I am so sorrie now that ye be light,
For certes, but ye make me heavy cheere,
Me were as lief be laid upon my bere
For which unto your mercie thus I crie
Be heavie againe, or ellës mote I die.
Yet he seems never to lose his good humor or his sweet complacency; there is no carping; there is no swearing that is in earnest. His whole character we seem to see in that picture of him which his friend Occleve painted; a miniature, to be sure, and upon the cover of a MS. of Occleve’s poems; but it is the best portrait of him we have. Looking at it—though ’tis only half length—you would say he was what we call a dapper man; well-fed, for he loved always the good things of life—“not drinkless altogether, as I guess;” nor yet is it a bluff English face; no beefiness; regular features—almost feminine in fineness of contour—with light beard upon upper lip and chin; smooth cheeks; lips full (rosy red, they say, in the painting); eye that is keen,[49] and with a sparkle of humor in it; hands decorously kept; one holding a rosary, the other pointing—and pointing as men point who see what they point at, and make others see it too; his hood, which seems a part of his woollen dress, is picturesquely drawn about his head, revealing only a streak of hair over his temple; you see it is one who studies picturesqueness even in costume, and to the trimming of his beard into a forked shape;—no lint on his robe—you may be sure of that;—no carelessness anywhere: dainty, delicate, studious of effects, but with mirth and good nature shimmering over his face. Yet no vagueness or shakiness of purpose show their weak lines; and in his jaw there is a certain staying power that kept him firm and active and made him pile book upon book in the new, sweet English tongue, which out of the dialects of Essex and of the East of England he had compounded, ordered, and perfected, and made the pride of every man born to the inheritance of that Island speech.

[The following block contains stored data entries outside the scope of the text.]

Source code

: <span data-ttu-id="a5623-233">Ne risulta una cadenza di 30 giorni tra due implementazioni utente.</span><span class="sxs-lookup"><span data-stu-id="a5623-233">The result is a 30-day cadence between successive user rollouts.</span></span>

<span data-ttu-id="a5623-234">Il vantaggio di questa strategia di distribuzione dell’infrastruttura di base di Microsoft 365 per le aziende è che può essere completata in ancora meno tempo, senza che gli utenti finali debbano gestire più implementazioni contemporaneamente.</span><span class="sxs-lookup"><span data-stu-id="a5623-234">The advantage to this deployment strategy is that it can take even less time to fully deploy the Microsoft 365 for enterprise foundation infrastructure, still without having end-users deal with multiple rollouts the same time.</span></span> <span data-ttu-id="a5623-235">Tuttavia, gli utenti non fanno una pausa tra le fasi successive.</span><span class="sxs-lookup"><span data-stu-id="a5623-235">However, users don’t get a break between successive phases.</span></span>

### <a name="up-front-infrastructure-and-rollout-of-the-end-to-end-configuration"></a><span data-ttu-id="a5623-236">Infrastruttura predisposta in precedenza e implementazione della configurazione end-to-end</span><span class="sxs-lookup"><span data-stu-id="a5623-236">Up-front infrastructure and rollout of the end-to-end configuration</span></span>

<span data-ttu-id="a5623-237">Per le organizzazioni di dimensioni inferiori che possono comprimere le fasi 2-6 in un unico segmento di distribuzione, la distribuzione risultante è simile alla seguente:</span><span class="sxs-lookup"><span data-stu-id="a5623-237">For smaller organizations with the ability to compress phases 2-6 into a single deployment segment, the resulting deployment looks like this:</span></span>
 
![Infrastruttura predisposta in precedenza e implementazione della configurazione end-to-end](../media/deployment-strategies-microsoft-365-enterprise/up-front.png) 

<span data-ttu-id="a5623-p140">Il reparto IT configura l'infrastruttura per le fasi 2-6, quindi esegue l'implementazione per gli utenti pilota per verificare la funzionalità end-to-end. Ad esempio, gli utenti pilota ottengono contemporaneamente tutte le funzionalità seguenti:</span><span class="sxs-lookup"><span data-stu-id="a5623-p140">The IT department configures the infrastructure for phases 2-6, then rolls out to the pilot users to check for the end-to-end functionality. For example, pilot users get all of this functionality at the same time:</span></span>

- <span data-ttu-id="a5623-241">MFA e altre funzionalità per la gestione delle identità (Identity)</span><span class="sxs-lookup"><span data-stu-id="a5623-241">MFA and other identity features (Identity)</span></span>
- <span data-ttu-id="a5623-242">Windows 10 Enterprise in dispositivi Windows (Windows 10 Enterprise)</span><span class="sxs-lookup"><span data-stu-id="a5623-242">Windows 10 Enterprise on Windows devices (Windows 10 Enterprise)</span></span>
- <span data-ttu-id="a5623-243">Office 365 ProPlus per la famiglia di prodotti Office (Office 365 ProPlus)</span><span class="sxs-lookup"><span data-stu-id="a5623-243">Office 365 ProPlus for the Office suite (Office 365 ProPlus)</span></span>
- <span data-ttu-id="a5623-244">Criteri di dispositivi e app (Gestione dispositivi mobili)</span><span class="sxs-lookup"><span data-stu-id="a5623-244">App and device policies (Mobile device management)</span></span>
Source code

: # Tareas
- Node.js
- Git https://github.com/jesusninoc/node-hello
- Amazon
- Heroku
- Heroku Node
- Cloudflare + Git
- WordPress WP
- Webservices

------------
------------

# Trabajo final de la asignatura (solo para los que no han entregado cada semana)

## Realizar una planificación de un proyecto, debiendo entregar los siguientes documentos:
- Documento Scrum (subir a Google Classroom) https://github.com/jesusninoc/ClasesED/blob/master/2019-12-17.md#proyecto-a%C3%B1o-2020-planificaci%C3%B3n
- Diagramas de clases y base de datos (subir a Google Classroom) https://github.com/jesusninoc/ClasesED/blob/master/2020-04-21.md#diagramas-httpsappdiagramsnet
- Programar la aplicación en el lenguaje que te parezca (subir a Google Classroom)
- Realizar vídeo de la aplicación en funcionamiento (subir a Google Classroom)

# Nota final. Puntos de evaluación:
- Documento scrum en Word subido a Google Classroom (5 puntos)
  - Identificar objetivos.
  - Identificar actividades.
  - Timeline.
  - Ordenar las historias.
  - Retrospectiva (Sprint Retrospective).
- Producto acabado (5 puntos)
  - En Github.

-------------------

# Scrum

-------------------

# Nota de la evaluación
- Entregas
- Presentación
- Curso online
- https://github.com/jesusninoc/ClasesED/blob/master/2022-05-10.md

And it is with such looks and such forces and such a constitutional cheeriness, that this blithe poet comes to the task of enchaining together his Canterbury Tales, with their shrewd trappings of Prologue—his best work, getting its last best touches after he is fairly turned of middle age, if indeed he were not already among the sixties. Is it not wonderful—the distinctness with which we see, after five hundred years have passed, those nine and twenty pilgrims setting out on the sweet April day, to travel down through the country highways and meadows of Kent!
The fields are all green, “y-powdered with daisies;” the birds are singing; the white blossoms are beginning to show upon the hedge-rows. And the Pilgrims, one and all, are so touched and colored by his shrewdness and aptness of epithet that we see them as plainly as if they had been cut out, figure by figure, from the very middle of that far-away century.